The state’s ongoing COVID-19 concerns didn’t prevent a fallen Oklahoma serviceman from receiving a stirring welcome home Wednesday.
Family members of late Air National Guardsman Staff Sgt. Marshal D. Roberts of Owasso, who was killed two weeks ago in Iraq, were joined Wednesday morning by Oklahoma Gov. Kevin Stitt, along with many friends and supporters, at the Tulsa Air National Guard Base for the return of his body.
After the transfer ceremony there, Roberts’ casket was transported to Floral Haven Funeral Home in Broken Arrow.
One of around 50 Patriot Guard riders who provided escort for the body, Ron Moseley said he was “thrilled” by the turnout of riders.
Ride commander for the outing, the Owasso resident said he hadn’t known how many to expect after issuing the call. The Patriot Guard has suspended operations due to the virus, and special permission was needed to accompany Roberts’ procession, he said.
Like their fellow riders on Wednesday, both Moseley and his wife, Cherry, were determined to be there.
“I know the emotional exhaustion of having a son overseas,” Cherry Moseley said, adding that they have two sons who both are veterans, one of whom like Roberts served in the Middle East.
What Roberts’ family is experiencing now “is the worst thing to ever go through,” she said.
“We just want to let them know there’s still people who care,” her husband added.
Moseley said he instructed all the riders to observe COVID-19 protocol, including keeping a safe distance. “And I brought extra hand sanitizer,” he said.
The procession to Broken Arrow was led by around 20 Tulsa Police Department motorcycle officers, with a host of law enforcement representatives from multiple agencies following behind.
A member of the Tulsa-based 138th Fighter Wing, Roberts, 28, died March 11 in a rocket attack at Camp Taji in Iraq.
At the time of his death, Roberts had been in Iraq for two months.
Among his survivors are his wife and fellow 138th Fighter Wing member Kristie Roberts, and his daughter, Paityn.
Speaking after the transfer ceremony, Stitt said he met and prayed with Roberts’ family, and looked on as they greeted the casket.
“We just wanted to pay our respects and honor this Oklahoman who paid the ultimate sacrifice. It’s the least we can do,” said the governor, adding that it was a reminder of the “real consequences” of warfare.
“It was really emotional,” Stitt added of seeing Roberts’ wife, 8-year-old daughter, his mother and other survivors.
“I just told them that my heart is breaking for them,” he said.

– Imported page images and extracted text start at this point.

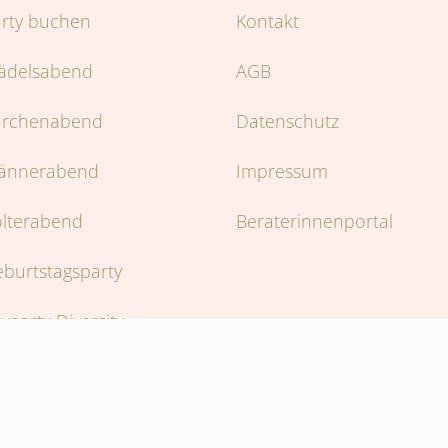
rty buchen
Kontakt
ädelsabend
AGB
ärchenabend
Datenschutz
ännerabend
Impressum
lterabend
Beraterinnenportal
burtstagsparty
yparty Diversity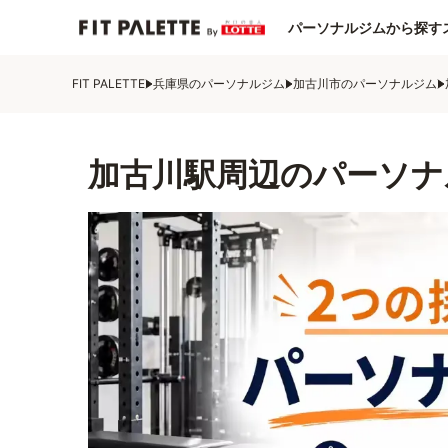
パーソナルジムから探す
FIT PALETTE
兵庫県のパーソナルジム
加古川市のパーソナルジム
加古川駅周辺のパーソナ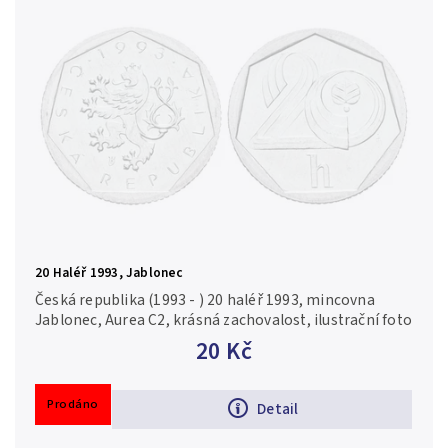
20 Haléř 1993, Jablonec
Česká republika (1993 - ) 20 haléř 1993, mincovna
Jablonec, Aurea C2, krásná zachovalost, ilustrační foto
20 Kč
Prodáno
Detail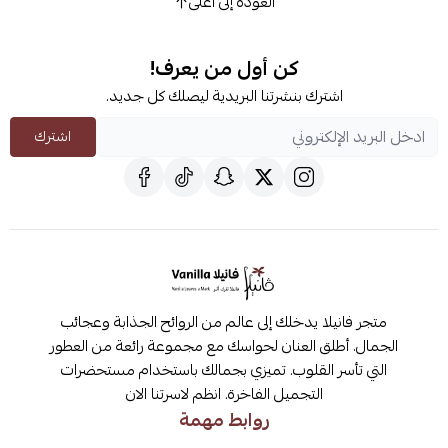
العودة إلى أعلى
كن أول من يعرف!
اشترك بنشرتنا البريدية ليصلك كل جديد.
اشترك
متجر فانيلا يدخلك إلى عالم من الروائح الجذابة وعجائب
الجمال. أطلق العنان لحواسك مع مجموعة رائعة من العطور
التي تأسر القلوب. تميزي بجمالك باستخدام مستحضرات
التجميل الفاخرة. انظم لاسرتنا الان
روابط مهمة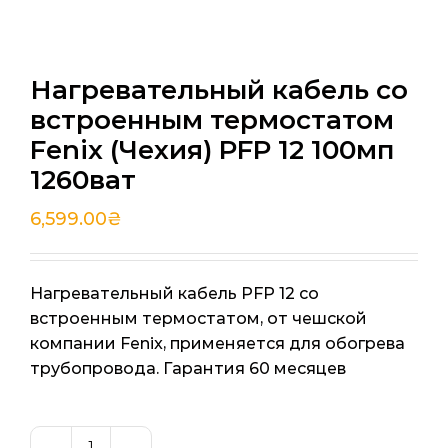
Нагревательный кабель со
встроенным термостатом
Fenix (Чехия) PFP 12 100мп
1260ват
6,599.00
₴
Нагревательный кабель PFP 12 со
встроенным термостатом, от чешской
компании Fenix, применяется для обогрева
трубопровода. Гарантия 60 месяцев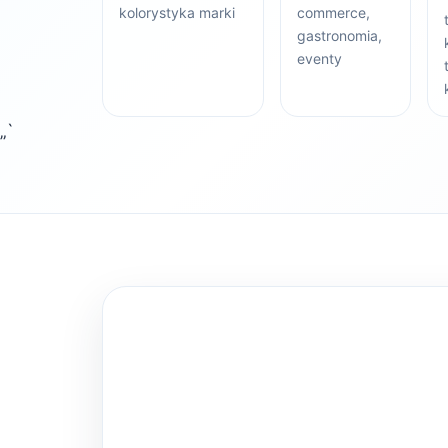
kolorystyka marki
commerce,
gastronomia,
eventy
„`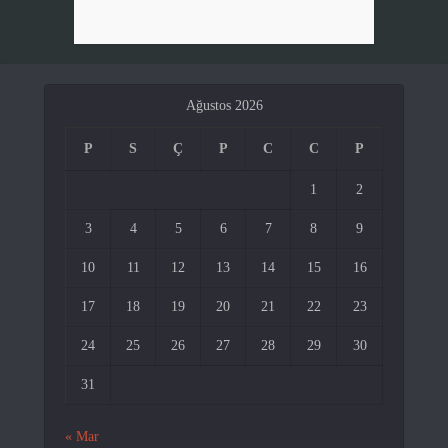
Ağustos 2026
P
S
Ç
P
C
C
P
1
2
3
4
5
6
7
8
9
10
11
12
13
14
15
16
17
18
19
20
21
22
23
24
25
26
27
28
29
30
31
« Mar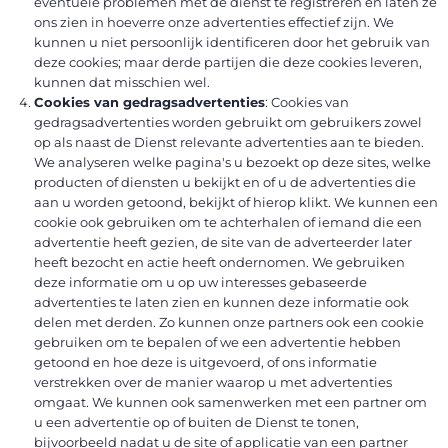
eventuele problemen met de dienst te registreren en laten ze
ons zien in hoeverre onze advertenties effectief zijn. We
kunnen u niet persoonlijk identificeren door het gebruik van
deze cookies; maar derde partijen die deze cookies leveren,
kunnen dat misschien wel.
Cookies van gedragsadvertenties
: Cookies van
gedragsadvertenties worden gebruikt om gebruikers zowel
op als naast de Dienst relevante advertenties aan te bieden.
We analyseren welke pagina's u bezoekt op deze sites, welke
producten of diensten u bekijkt en of u de advertenties die
aan u worden getoond, bekijkt of hierop klikt. We kunnen een
cookie ook gebruiken om te achterhalen of iemand die een
advertentie heeft gezien, de site van de adverteerder later
heeft bezocht en actie heeft ondernomen. We gebruiken
deze informatie om u op uw interesses gebaseerde
advertenties te laten zien en kunnen deze informatie ook
delen met derden. Zo kunnen onze partners ook een cookie
gebruiken om te bepalen of we een advertentie hebben
getoond en hoe deze is uitgevoerd, of ons informatie
verstrekken over de manier waarop u met advertenties
omgaat. We kunnen ook samenwerken met een partner om
u een advertentie op of buiten de Dienst te tonen,
bijvoorbeeld nadat u de site of applicatie van een partner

Col. Michael Meason, commander of the 138th Fighter Wing, said it was a “tough day for everyone, including our Guard family.”
“Our focus is supporting his family,” he said. “We have our charge — to remember him and his service.”
Like the Patriot Guard riders, community members weren’t deterred by COVID-19 concerns. Leading up to the base gates, 46th Street North was lined with supporters and flags.
Nancy Lytal and Al Waugh parked across from the gates with their three dogs.
Both are Air Force veterans, and Lytal once was stationed at the base.
“This man deserves to be honored,” Lytal said of Roberts. “He represents us all — the best we can ever be.”
Stitt said the family will hold a private burial service, but is postponing a public memorial due to the current coronavirus situation.
“I told them to let us know and we’re ready to come together and celebrate his life like he deserves,” Stitt said. “As Oklahomans we stand beside each other.”